Quanto all’omesso esame della proposizione di azione di responsabilità spiccata dal socio nei confronti dell’amministratore P. M., è appena il caso di evidenziare che tale elemento non risulta, ex ante decisivo ai fini del giudizio, non incidente sull’onere della prova, incombente in capo al socio, di dimostrare che gli utili extra bilancio non erano stati distribuiti, anzi confermando, indirettamente tale assunto.
Questa Corte è infatti ferma nel ritenere che è legittima la presunzione di attribuzione ai soci degli eventuali utili extracontabili accertati, rimanendo salva la facoltà del contribuente di offrire la prova del fatto che i maggiori ricavi non sono stati distribuiti, ma accantonati dalla società, ovvero da essa reinvestiti (Cass. n. 5076 del 2011, n. 9519 del 2009 e n. 7564 del 2003; Cass. 6780/03; Cass. 7564/03; Cass. 16885/03; Cass.n. 18640/2008; Cass.n.8954/13). Ora, è ben evidente che la circostanza appena ricordata non avrebbe potuto fornire alcuna elemento di prova, anche solo indiziaria, in ordine al mancato reinvestimento degli utili da parte della società o all’estraneità del ricorrente alla gestione della società secondo quanto affermato da questa Corte (cfr.Cass.n. 1932/2016, Cass. n. 17461/2017, Cass.n.26873/2016).

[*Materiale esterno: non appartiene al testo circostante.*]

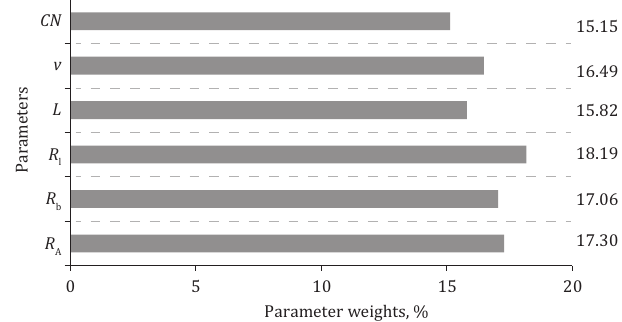
Figure 3. Factor analysis results indicating the weights of parameters obtained from cross-correlation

Sulla base di tali considerazioni il ricorso va rigettato con condanna del ricorrente al pagamento delle spese del giudizio di legittimità, dando atto della ricorrenza dei presupposti di cui all’art.13 comma 1 quater del dPR n.115/2002 per il versamento da parte del ricorrente dell’ulteriore importo a titolo di contributo unificato pari a quello dovuto per il ricorso principale a norma del comma 1 bis dello stesso art. 13.
P.Q.M.
Rigetta il ricorso e condanna il ricorrente al pagamento delle spese del giudizio che liquida in favore dell’Agenzia delle entrate in euro 4.000,00 per compensi, oltre spese prenotate a debito.
Dà atto della ricorrenza dei presupposti di cui all’art.13 comma 1 quater del dPR n. 115/2002 per il versamento da parte del ricorrente dell’ulteriore importo a titolo di contributo unificato pari a quello dovuto per il ricorso principale a norma del comma 1 bis dello stesso art. 13.